(Data for analysis)
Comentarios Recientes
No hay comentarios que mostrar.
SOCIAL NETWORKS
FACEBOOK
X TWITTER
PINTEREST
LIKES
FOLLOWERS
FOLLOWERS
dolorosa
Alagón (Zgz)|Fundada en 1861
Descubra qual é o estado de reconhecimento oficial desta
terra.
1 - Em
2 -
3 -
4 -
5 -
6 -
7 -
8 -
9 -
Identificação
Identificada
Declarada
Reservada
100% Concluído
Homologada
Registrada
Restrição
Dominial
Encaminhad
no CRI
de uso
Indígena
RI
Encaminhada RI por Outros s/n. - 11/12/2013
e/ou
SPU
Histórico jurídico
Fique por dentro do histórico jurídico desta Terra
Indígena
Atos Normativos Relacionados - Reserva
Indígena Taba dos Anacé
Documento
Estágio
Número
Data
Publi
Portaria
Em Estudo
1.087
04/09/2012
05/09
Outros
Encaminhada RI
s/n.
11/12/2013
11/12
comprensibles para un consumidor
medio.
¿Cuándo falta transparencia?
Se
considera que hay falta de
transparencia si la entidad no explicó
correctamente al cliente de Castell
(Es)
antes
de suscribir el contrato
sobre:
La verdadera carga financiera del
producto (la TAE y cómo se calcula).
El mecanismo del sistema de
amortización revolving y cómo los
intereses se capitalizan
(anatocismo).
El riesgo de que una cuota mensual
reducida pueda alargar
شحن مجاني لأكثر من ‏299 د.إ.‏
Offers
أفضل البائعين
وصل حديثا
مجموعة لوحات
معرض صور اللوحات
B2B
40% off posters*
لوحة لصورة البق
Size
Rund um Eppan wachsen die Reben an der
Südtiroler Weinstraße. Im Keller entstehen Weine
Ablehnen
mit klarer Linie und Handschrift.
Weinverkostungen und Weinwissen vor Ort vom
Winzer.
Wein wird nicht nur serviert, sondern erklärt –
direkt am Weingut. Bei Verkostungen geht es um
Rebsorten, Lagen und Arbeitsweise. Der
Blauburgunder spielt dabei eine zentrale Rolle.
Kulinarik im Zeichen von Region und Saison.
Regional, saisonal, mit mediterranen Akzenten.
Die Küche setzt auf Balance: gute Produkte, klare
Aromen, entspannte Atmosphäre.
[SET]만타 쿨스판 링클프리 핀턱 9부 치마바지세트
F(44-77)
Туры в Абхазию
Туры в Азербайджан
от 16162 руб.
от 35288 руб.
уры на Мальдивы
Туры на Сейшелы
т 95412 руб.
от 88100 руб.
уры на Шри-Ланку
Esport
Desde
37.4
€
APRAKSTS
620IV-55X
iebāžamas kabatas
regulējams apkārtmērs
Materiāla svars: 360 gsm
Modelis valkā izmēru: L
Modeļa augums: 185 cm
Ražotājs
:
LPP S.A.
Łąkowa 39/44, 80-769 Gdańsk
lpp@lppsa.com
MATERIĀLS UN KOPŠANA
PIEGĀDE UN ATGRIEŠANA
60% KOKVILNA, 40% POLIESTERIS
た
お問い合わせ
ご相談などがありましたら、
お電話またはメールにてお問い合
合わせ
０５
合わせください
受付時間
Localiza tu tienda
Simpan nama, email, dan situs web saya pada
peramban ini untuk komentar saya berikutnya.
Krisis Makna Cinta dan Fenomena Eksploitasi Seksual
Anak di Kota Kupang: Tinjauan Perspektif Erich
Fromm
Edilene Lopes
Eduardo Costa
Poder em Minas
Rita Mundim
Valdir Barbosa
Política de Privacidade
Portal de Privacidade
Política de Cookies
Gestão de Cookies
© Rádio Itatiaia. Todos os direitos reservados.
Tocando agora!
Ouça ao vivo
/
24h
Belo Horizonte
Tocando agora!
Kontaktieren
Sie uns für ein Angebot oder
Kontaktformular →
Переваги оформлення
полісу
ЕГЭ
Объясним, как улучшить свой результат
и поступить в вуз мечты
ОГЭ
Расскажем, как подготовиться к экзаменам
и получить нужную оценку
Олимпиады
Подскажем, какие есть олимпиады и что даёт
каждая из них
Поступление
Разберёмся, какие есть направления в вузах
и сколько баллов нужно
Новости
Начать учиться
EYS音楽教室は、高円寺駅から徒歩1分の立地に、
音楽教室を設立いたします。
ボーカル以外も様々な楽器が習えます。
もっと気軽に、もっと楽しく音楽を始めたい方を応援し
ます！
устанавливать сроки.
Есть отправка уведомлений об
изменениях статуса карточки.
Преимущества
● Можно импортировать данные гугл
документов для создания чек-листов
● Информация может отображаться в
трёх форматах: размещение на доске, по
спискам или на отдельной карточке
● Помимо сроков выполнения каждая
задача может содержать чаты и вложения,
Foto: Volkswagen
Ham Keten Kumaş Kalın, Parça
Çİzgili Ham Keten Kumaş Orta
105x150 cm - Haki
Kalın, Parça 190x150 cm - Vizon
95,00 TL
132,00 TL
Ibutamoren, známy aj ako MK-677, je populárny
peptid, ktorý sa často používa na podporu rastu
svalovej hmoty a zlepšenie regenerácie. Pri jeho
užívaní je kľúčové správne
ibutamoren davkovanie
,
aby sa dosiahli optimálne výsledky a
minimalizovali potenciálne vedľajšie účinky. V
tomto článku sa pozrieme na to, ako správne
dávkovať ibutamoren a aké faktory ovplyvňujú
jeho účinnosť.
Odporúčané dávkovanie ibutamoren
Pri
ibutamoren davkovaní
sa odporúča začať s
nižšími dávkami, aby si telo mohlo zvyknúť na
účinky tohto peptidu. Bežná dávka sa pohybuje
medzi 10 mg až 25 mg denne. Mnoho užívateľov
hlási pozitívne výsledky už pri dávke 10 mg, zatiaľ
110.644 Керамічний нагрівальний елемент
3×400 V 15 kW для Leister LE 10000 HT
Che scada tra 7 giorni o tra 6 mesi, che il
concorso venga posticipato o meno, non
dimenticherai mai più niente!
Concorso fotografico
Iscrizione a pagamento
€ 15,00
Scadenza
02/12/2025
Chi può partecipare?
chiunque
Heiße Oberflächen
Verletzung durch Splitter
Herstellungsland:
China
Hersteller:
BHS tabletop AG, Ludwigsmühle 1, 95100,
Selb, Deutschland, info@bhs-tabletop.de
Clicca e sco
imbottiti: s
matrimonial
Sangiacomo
(End Data for analysis)
## To do
Find "Foto: Volkswagen" in the entries above, then repeat its line and all lines after it exactly, down to the last line.

## Output of the exercise
Foto: Volkswagen
Ham Keten Kumaş Kalın, Parça
Çİzgili Ham Keten Kumaş Orta
105x150 cm - Haki
Kalın, Parça 190x150 cm - Vizon
95,00 TL
132,00 TL
Ibutamoren, známy aj ako MK-677, je populárny
peptid, ktorý sa často používa na podporu rastu
svalovej hmoty a zlepšenie regenerácie. Pri jeho
užívaní je kľúčové správne
ibutamoren davkovanie
,
aby sa dosiahli optimálne výsledky a
minimalizovali potenciálne vedľajšie účinky. V
tomto článku sa pozrieme na to, ako správne
dávkovať ibutamoren a aké faktory ovplyvňujú
jeho účinnosť.
Odporúčané dávkovanie ibutamoren
Pri
ibutamoren davkovaní
sa odporúča začať s
nižšími dávkami, aby si telo mohlo zvyknúť na
účinky tohto peptidu. Bežná dávka sa pohybuje
medzi 10 mg až 25 mg denne. Mnoho užívateľov
hlási pozitívne výsledky už pri dávke 10 mg, zatiaľ
110.644 Керамічний нагрівальний елемент
3×400 V 15 kW для Leister LE 10000 HT
Che scada tra 7 giorni o tra 6 mesi, che il
concorso venga posticipato o meno, non
dimenticherai mai più niente!
Concorso fotografico
Iscrizione a pagamento
€ 15,00
Scadenza
02/12/2025
Chi può partecipare?
chiunque
Heiße Oberflächen
Verletzung durch Splitter
Herstellungsland:
China
Hersteller:
BHS tabletop AG, Ludwigsmühle 1, 95100,
Selb, Deutschland, info@bhs-tabletop.de
Clicca e sco
imbottiti: s
matrimonial
Sangiacomo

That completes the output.